Wer hat nicht irgendwann im Leben in einen Hamburger gebissen? Der Hamburger hat einen globalen Siegeszug hinter sich und gewann die Mägen unzähliger Menschen. Aber wo wurde er erfunden? Wie kam er zu seinem Namen? Stammt er etwa aus Hamburg? Eine Annäherung

 

Von Johanna Zobel

Schon Hollywood-Star Samuel L. Jackson sagte im Kultfilm „Pulp Fiction“ „I do love the taste of agood burger“, nachdem er genussvoll in den fiktiven „Big Kahuna Burger“ biss. Was in der Filmszene so souverän aussieht, ist im echten Leben meist anders: Kaum ein Biss gelingt, ohne dass Soße auf Hand, Hemd oder Hose tropft. Die Brötchenhälften sind schnell zerdrückt, Bulette, Salat, Zwiebeln und Tomaten drohen herauszurutschen. Einen Hamburger zu essen ist ein anarchischer, archaischer, ja fast animalischer Akt. Goethe würde es wohl so formulieren: „Hier ist Hamburgs wahrer Himmel, Zufrieden jauchzet groß und klein: Hier bin ich Raubaffe, hier darf ich’s sein.“

Die Frage ist bloß: Wo liegt des Hamburgers Kern? Auf der Spurensuche nach dem Erfinder des Hamburgers spielen Raubaffen zwar keine Rolle, dafür aber die Römer. So gab es in der Antike erstmals nachgewiesen Fleischbällchen, die „Isicia Omentata“. Die Speise aus Hackfleisch mit Pinienkernen, Pfeffer und Wein wurde mit Garum verfeinert, einem Gewürz der antiken römischen Küche, das aus Fischeingeweiden und Salzgemisch gewonnen wurde. Einfallsreich war auch die Praxis zur Herstellung des Steak Tatar: Im 13. Jahrhundert sollen die Mongolen dicke Rindfleisch-Scheiben zwischen Pferd und Sattelgelegt haben. Durch die Bewegung war das Fleisch am Ende des Tages zart und verzehrbereit– und vielleicht auch ein wenig warm. Dem klassischen Hamburger ganz nah kam ein Rezept der im 18. Jahrhundert lebenden britischen Kochbuchautorin Hannah Glasse, Verfasserin des 1747 anonym erschienenen Kochbuch-Klassikers „The Art of Cookery“. Darin beschrieb sie ein Rezept, das mit Rum, Wein und diversen Gewürzen verfeinertes Hackfleisch in Würstchen-Form auf einem Toast empfiehlt. Ein halbes Jahrhundert später, 1802, taucht der Begriff Hamburg Steak“ zum ersten Mal im „Oxford English Dictionary“ auf. Darin beschrieben wird gehacktes, gesalzenes Rindfleisch, das oft leicht geräuchert, gemischt mit Zwiebeln und Semmelbröseln zubereitet ist. Brot, Fleisch, Hamburg – die Grundzutaten des Burgers waren bereits alle da.

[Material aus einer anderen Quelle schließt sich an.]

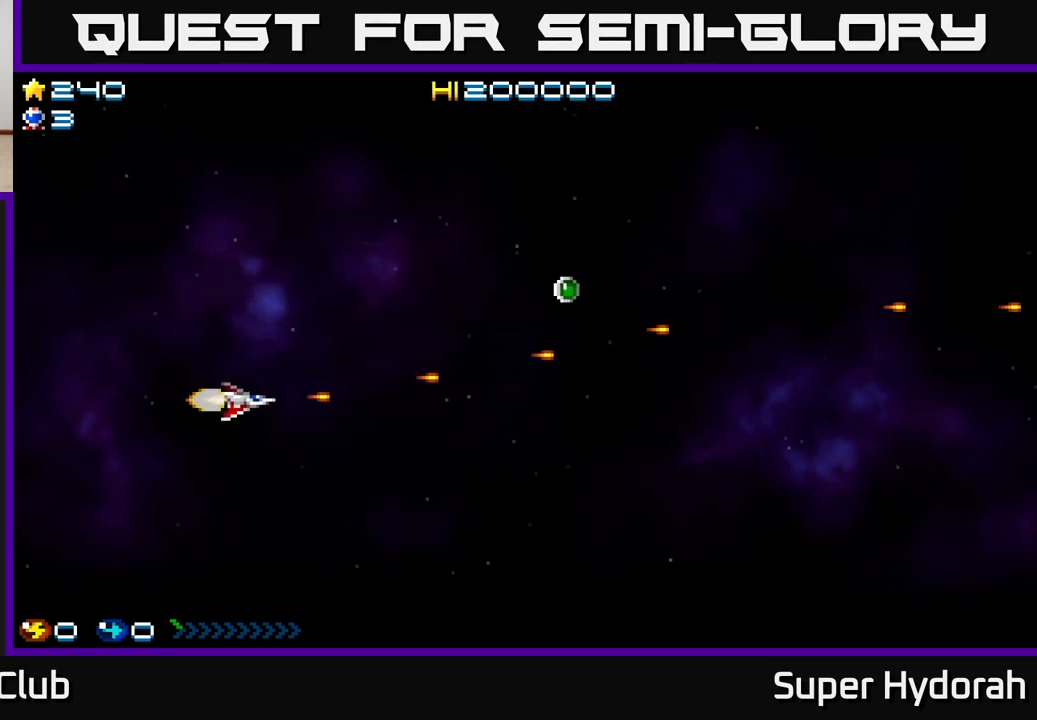
{"buttons": ["A", "DPAD_UP", "DPAD_RIGHT"], "events": [[83, "DPAD_DOWN", "up"], [117, "DPAD_UP", "down"], [217, "A", "down"]]}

Der klassische Hamburger, wie man ihn kennt: Mit Fleisch, Käse und Salat.
Illustrationen: Patrick Rosche

Charlie Nagreen kam angeblich auf die Idee, Fleischklößchen zwischen zwei Brotscheiben zu klemmen und erfand so den Hamburger.

Dann aber war es soweit: Noch im selben Jahrhundert wurde der Hamburger erfunden – und zwar in Seymour, Wisconsin. Das beschloss zumindest die Staatsversammlung von Wisconsin, 122 Jahre später, im Jahr 2007. Die Erzählung dazu lautet wie folgt: Der 15-jährige Charlie Nagreen habe im Jahr 1885 Fleischklößchen auf einem Markt verkauft. In der Gegend lebten auch einige deutsche Immigranten. Nagreens Geschäft lief nicht gut, eine neue Geschäftsidee musste her. Als Nagreen bemerkte, dass seine Kunden beim Essen gerne über den Markt schlenderten, machte er die Klößchen transportfähig. Er besorgte Brot und klemmte die Fleischklößchen zwischen zwei Brotscheiben. Die Idee ging auf. Durch die deutschen Immigrantenwusste er, dass das Gericht in Deutschland verbreitet war. Und zwar in Hamburg. Charlie verpasste dem schnellen Snack daher den passenden Namen: „Hamburger“. Heute steht in Seymour eine über vier Meter hohe Statue von Charlie Nagreen, auch bekannt als „Hamburger Charlie“. Auf einem Podest thront er in weißer Kleidung mit roten Hosenträgern und roter Krawatte, darüber eine weiße Schürze. Auf dem Kopf trägt er eine weiße, spitz zulaufende Kochmütze, in der linken Hand hält er einen Burger, wie er im Bilder- oder Kochbuch steht. Jährlich veranstaltet die Stadt Seymour, die sich den Zusatz „Home of the Hamburger“ verpasst hat, ein Burger-Fest zu seinen Ehren.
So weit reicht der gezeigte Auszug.